A lot of people here used DA-IBS when it first came out they offered free samples to the board, and strangely enough many people had good results. That is why that brand gets mentioned a lot.A lot of people on the board have had great sucess with all sorts of brands of probiotic bacteria. Like any cure (including the calicum that is in this product) no one treatment helps everyone, but a lot of treatments help some of the people here.There are some studies that indicate that for some people with IBS probiotics may be helpful. K.


----------



## mportney (Feb 16, 2005)

I had just found out about the board and never knew it existed. I have been dealing with IBS my whole life and I realized that calcium was helpful by myself through reading studies and such. Probiotics never helped me. They always made me worse. I wish I would have found the board earlier and been able to save me the time of all of the research and experimenting with things that I have done. Esdifan is by no means a "cure" but it has helped me tremendously and let me go out to eat again without having to run home and it stops my episodes which used to be weeks at a time and is now only an hour or 2. Hopefully it will help others as well, but as we all know, nothing works for everyone.

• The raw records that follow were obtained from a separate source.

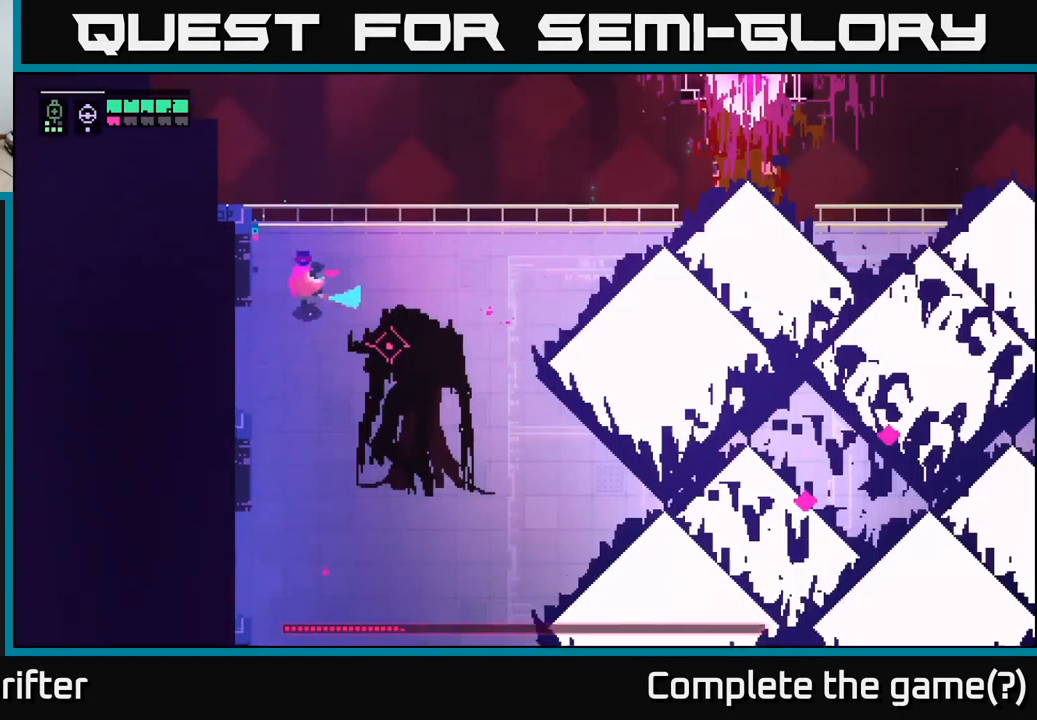
{"buttons": ["X"], "left_stick": "down-right", "right_stick": "center", "events": [[133, "X", "up"], [367, "X", "down"]]}
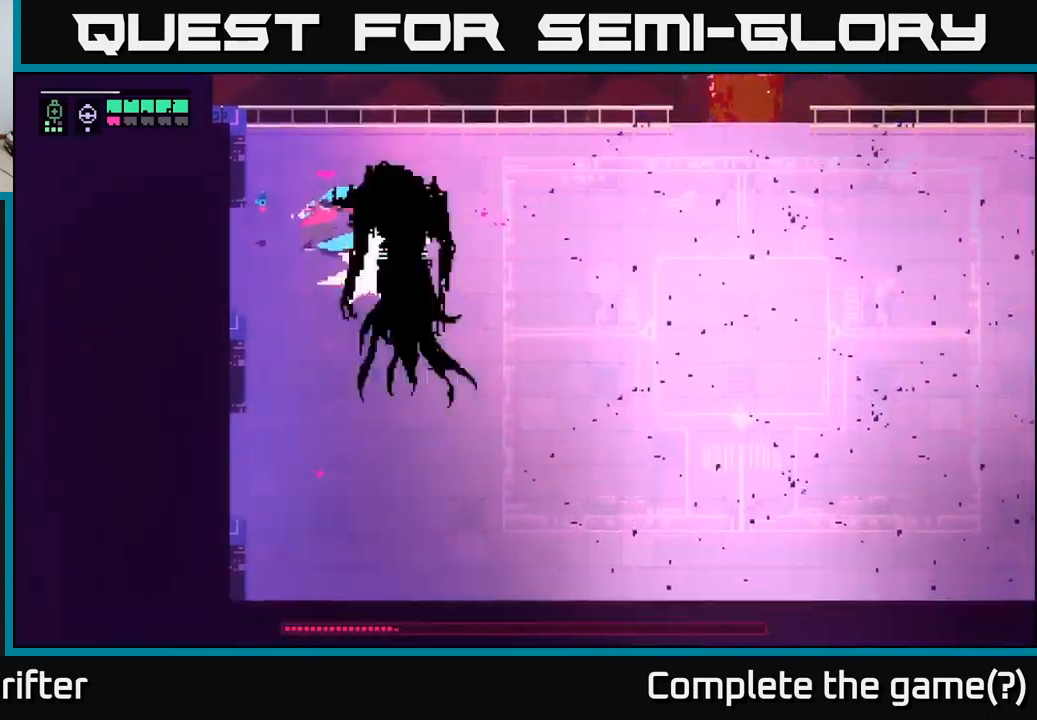
{"buttons": [], "left_stick": "down-right", "right_stick": "center", "events": [[17, "X", "up"], [317, "X", "down"], [500, "X", "up"]]}
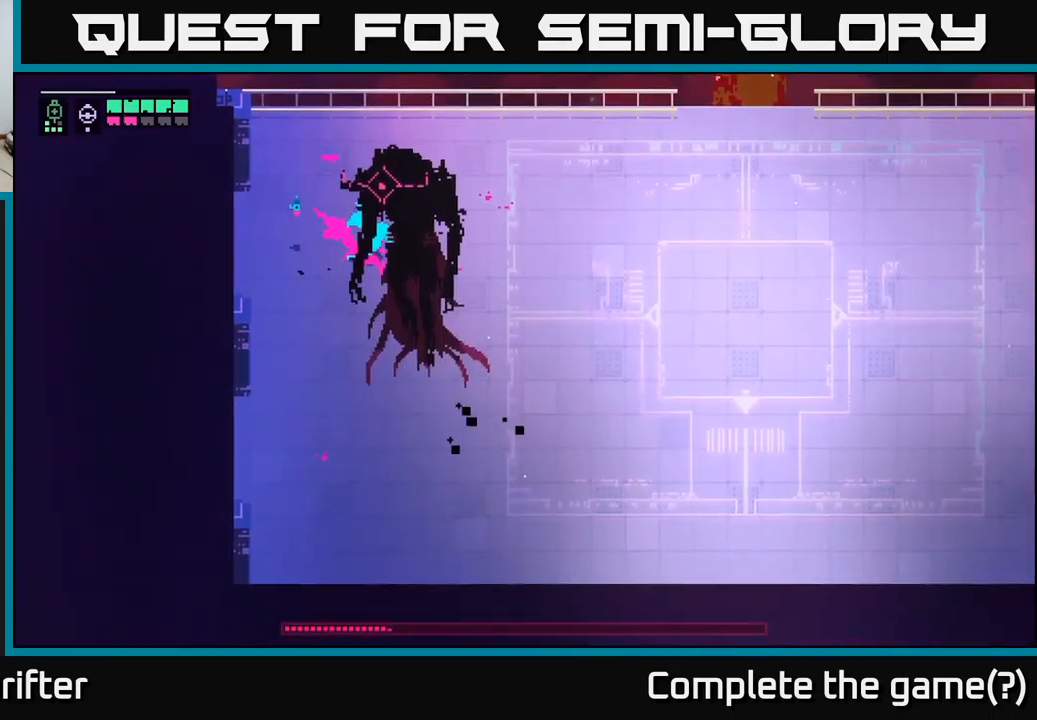
{"buttons": ["L2", "R2"], "left_stick": "down-right", "right_stick": "center", "events": [[150, "left_stick", "center"], [317, "L2", "down"], [333, "left_stick", "down-right"], [400, "R2", "down"]]}
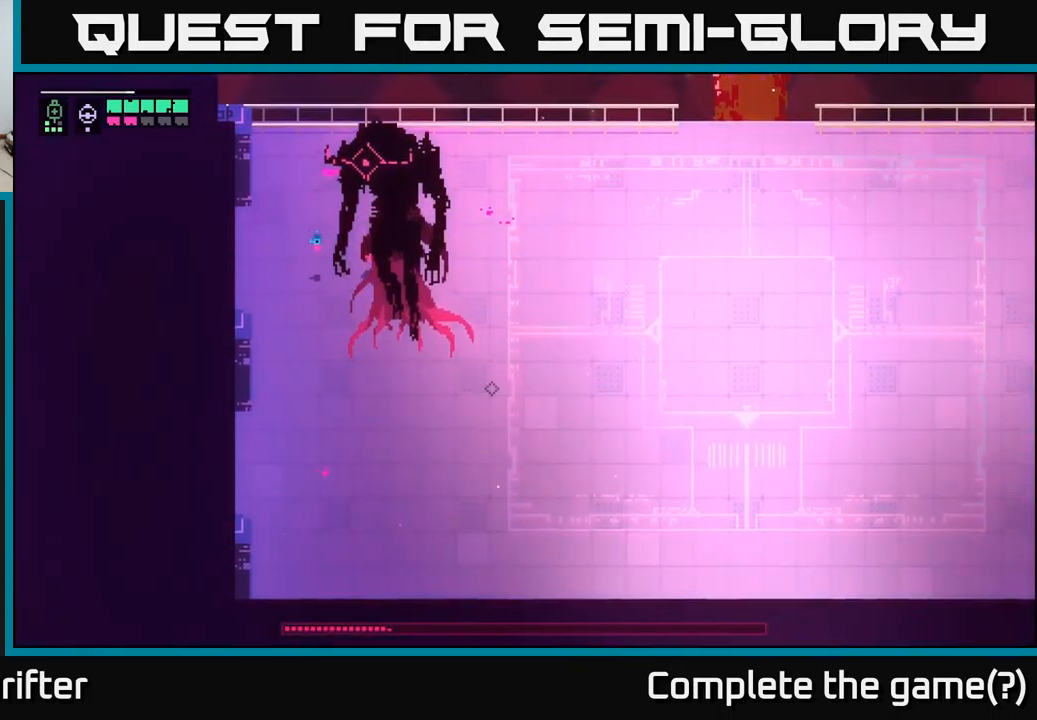
{"buttons": [], "left_stick": "down-right", "right_stick": "center", "events": [[17, "R2", "up"], [200, "R2", "down"], [300, "R2", "up"], [500, "L2", "up"]]}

I am going to email the company that makes Esdifan and tell them about the board. Maybe they will do the same thing with samples. I want them to be successful and stick around so I don't have to start over with finding something that works for me again.


----------



## Charbeaner (Jun 2, 2003)

My Esdifan product has arrived, but I have not started it yet. I am still taking Bentyl and Lomotil and wanted to know if it was ok to take the Esdifan along with it.Those of you on the product, how is it going?Thank you for the update.


----------



## 3riversbear (Oct 22, 2004)




----------



## 3riversbear (Oct 22, 2004)

How about stomach upset for people with reflux problems??


----------



## Charbeaner (Jun 2, 2003)

Does anyone have a report on how this supplement is working for them? I am taking them, but still have to supplement with my meds. This is day two for me.


----------



## mportney (Feb 16, 2005)

I also have the reflux and Esdifan seems to lesson it but I think the product is more focused on taking care of the D.


----------



## Charbeaner (Jun 2, 2003)

I'm on day two of the Esdifan and I'm ok so far, but I have been experiencing a bit of "C" prior to taking the Esdifan, so I have to see what happens. I had to use an enema to get the poop out yesterday, but maybe this product won't constipate me. It will be interesting. I have always had chronic "D" prior to the last couple of weeks.


----------



## 19898 (Jul 20, 2005)

I posted an article on Esdifan a few days ago and I don't know what happened to it.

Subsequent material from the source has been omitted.